In February 2015, an experiment called Drops was held in public. Based on sounds borrowed from the application Bloom imagined by the British musicians Brian Eno and Peter Chilvers. Echoes of sounds created by each participant touching the screen of their telephone are repeated on the phones of others. On June 21, 2015, during IRCAM’s ManiFeste festival—and pour the fête de la musique—a “live interactive performance” with the Parisian DJ and producer, Chloé, was held in the Palais Royal garden.

“I played my music live, diffused by loudspeakers that filled the space,” she explains. “But before the performance, I had composed and recorded 4 sound loops that the audience, connected to the project’s Web page, could play and modulate during specific times throughout the performance by touching their phone screen in different ways or by moving the device.” If we add that Chloé herself could send sounds to the audience-members’ phones and control the spatialization of these sounds, we understand the experience of the event, co-created by the audience, was different for each participant. For Norbert Schnell, being able to appropriate a part of the sounds Chloé played, before or after they appear in her music, completely changes the musical experience. An installation at the Gaîté lyrique for the exhibition Paris Musique Club in October of the same year was a continuation of this concept.

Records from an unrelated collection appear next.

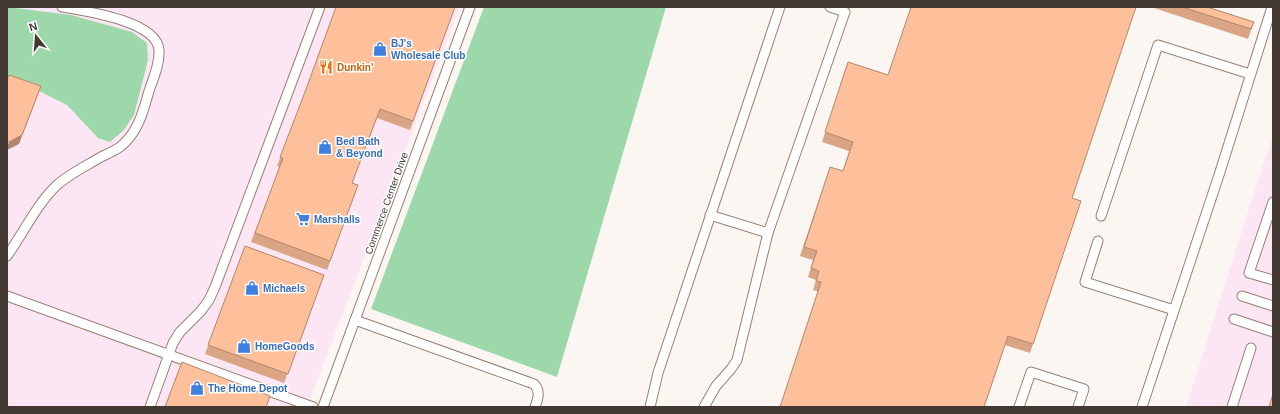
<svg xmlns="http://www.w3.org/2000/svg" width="1280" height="414" font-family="Helvetica,sans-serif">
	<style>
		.commercial { fill: #fce6f4 }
		.green { fill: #9dd8aa }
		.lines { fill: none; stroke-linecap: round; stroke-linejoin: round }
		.minor-casing { stroke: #988072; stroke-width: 11 }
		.minor { stroke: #fff; stroke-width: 9 }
		.wall { fill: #daa584 }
		.shaded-wall { fill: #b2866c }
		.building { fill: #fec09a; stroke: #b2866c }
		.labels { text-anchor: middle; stroke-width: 3; stroke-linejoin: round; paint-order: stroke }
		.shop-label { font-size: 10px; font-weight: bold; fill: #366cbe; stroke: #fff; text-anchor: start }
		.food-label { font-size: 10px; font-weight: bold; fill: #c56008; stroke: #fff; text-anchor: start }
		.street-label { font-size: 10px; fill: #433832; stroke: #fff }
	</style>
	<rect width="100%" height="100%" fill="#fcf6f3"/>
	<!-- commercial -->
	<g class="commercial">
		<polygon points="7,7 460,7 307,407 7,407"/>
		<polygon points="1273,136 1273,407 1186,407 1257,183"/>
	</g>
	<!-- green -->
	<g class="green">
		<polygon points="7,7 71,15 132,32 147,43 148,60 134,115 124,130 110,142 98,138 67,105 35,89 7,79"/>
		<polygon points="484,7 666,7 557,377 371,309"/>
	</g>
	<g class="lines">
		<defs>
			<g id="minor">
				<polyline points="1273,202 1249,273 1273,280"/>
				<polyline points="710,215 768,233"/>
				<polyline points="1101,216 1158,45 1250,74"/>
				<polyline points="1098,241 1085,282 1174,310"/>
				<path d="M7,256C22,235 37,204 56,186C69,174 86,166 101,157C107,154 114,151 120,147C138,133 143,112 149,91C153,79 160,64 159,50C157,21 85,11 62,7"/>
				<polyline points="7,296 313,407"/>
				<polyline points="1242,296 1273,306"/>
				<polyline points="1234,319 1273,332"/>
				<path d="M355,320L534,384C541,391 538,399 535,407"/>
				<polyline points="150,407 173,343 180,332 201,311 209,300 215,287 320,7"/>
				<polyline points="323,407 470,7"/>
				<polyline points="650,407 658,373 780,7"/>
				<polyline points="704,407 716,386 731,369 737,360 768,233 845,12 830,7"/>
				<polyline points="1019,407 1031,372 1084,389 1078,407"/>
				<polyline points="1142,407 1219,175 1272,7"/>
				<polyline points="1232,407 1251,348"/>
			</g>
		</defs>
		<!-- minor casing -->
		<use href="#minor" class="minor-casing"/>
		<!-- minor -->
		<use href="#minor" class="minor"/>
	</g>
	<!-- wall -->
	<g class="wall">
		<polygon points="455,7 410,130 377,118 352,183 358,185 327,270 251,242 280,167 277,166 305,92"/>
		<polygon points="1151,7 1207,7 1254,22 1248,39"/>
		<polygon points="845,71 1072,198 1033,344 1030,353 1005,345 813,290 816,280 808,277 813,260 800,256 827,176 843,171 849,151 822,142"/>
		<polygon points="245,246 324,275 284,383 205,354"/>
	</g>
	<!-- shaded-wall -->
	<polygon class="shaded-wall" points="41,86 19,144 7,150 7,147 9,142"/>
	<!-- building -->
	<g class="building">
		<polygon points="336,7 455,7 413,121 380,109 352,183 358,185 330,261 255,233 283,158 280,157 305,92"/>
		<polygon points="911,7 1136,7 1072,198 1081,201 1033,344 1008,336 984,407 780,407 821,282 816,281 819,271 811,268 817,251 804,247 830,167 843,171 853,142 825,132 848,62 888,75"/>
		<polygon points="1182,7 1207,7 1254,22 1251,29"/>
		<polygon points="9,75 41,86 22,135 9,142 7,141 7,79"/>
		<polygon points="245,246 324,275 288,374 208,345"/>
		<polygon points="182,362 270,396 266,407 165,407"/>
		<polygon points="1273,394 1273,407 1269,407"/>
	</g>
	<!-- icons -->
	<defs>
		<symbol id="shop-bare" viewBox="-9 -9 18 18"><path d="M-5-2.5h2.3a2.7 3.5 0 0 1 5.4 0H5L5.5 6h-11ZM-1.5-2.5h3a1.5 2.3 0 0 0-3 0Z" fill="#3f7fe0" stroke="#fff" stroke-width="2.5" paint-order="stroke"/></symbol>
		<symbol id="restaurant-bare" viewBox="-9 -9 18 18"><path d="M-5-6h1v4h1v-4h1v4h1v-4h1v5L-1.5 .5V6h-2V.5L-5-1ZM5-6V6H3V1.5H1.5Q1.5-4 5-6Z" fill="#e8710a" stroke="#fff" stroke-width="2.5" paint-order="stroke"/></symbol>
		<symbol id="supermarket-bare" viewBox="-9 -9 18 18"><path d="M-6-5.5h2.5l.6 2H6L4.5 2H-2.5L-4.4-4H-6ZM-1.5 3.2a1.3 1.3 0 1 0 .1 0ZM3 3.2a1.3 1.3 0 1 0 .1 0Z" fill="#3f7fe0" stroke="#fff" stroke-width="2.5" paint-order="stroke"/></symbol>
	</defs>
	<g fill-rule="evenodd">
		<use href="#shop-bare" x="370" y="39" width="20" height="20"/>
		<use href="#restaurant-bare" x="316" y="57" width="20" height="20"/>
		<use href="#shop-bare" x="315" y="137" width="20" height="20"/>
		<use href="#supermarket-bare" x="293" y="209" width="20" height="20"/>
		<use href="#shop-bare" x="242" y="278" width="20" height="20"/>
		<use href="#shop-bare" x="234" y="336" width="20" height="20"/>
		<use href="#shop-bare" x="187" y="378" width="20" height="20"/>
	</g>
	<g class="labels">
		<!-- shop labels -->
		<g class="shop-label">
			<text x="391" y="47">BJ's<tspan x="391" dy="12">Wholesale Club</tspan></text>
			<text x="336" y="145">Bed Bath<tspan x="336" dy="12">&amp; Beyond</tspan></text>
			<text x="314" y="223">Marshalls</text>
			<text x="263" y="292">Michaels</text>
			<text x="255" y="350">HomeGoods</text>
			<text x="208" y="392">The Home Depot</text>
		</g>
		<!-- food labels -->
		<g class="food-label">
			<text x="337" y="71">Dunkin'</text>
		</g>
		<!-- street labels -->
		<g class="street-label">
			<text transform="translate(386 203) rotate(-70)" y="4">Commerce Center Drive</text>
		</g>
	</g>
	<!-- border -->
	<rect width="1280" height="414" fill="none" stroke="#433832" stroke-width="16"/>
	<!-- north arrow -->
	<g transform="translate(36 36) rotate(343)" stroke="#ffffff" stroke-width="3" paint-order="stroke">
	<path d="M0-3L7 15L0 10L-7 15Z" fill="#433832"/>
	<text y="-6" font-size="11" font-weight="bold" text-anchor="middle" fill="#433832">N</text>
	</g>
</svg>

Of course these experiments on cutting-edge research and technology are not yet accessible to everyone: only the latest iPhones and Androids support Web Audio API. But the limited life expectancy of these devices will quickly resolve that issue. The Interaction Sound Music Movement team is ready to work with artists who imagine music, but also other systems, gameplays, that make use of the audience’s actions in an artistic and poetic process.

Le jongleur Jérôme Thomas devient instrumentiste

Dels dos principis, premiered on September 30, 2015 during the Musica Fesival in Strasbourg, was written by the French composer Henry Fourès for a unique septet: one of the musicians is the juggler Jérôme Thomas (the other instruments are more habitual: flute, clarinet, piano, percussions, violin, and cello). His instrument: juggling balls equipped with motion sensors developed by the Interactions Sound Music Movement team at IRCAM, connected to computers and electronic sound-generating systems via WiFi. Listeners become—more here than in other concerts—spectators.

“When I juggle, I write visual space in its pure essence, without adding anything. Here, I offer the spectator a transfer from his ears to his eyes; it’s a big responsibility that requires perfect juggling,” says Jérôme Thomas.